Exercise ▸ No pictures belong in the copy. Set down exactly the lines from the one that contains "2: (229, 29)" through the end of the data.

Input for this task ▸
========================================================================
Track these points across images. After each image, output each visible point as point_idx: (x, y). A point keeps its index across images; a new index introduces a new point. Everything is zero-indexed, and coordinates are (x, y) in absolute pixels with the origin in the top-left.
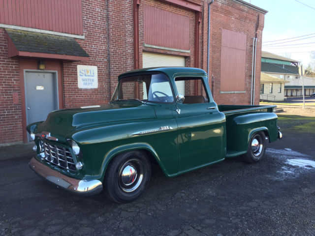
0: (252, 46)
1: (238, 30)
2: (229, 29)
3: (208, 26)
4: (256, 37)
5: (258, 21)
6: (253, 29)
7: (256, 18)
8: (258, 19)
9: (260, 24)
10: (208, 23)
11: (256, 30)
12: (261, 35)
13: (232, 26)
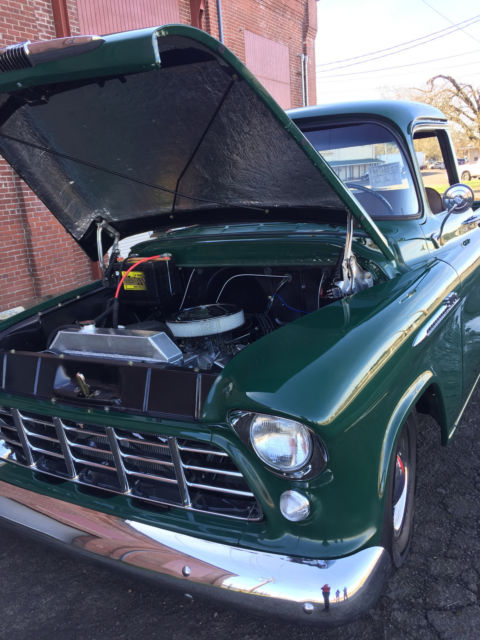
========================================================================
Exercise result ▸
2: (229, 29)
3: (208, 26)
4: (256, 37)
5: (258, 21)
6: (253, 29)
7: (256, 18)
8: (258, 19)
9: (260, 24)
10: (208, 23)
11: (256, 30)
12: (261, 35)
13: (232, 26)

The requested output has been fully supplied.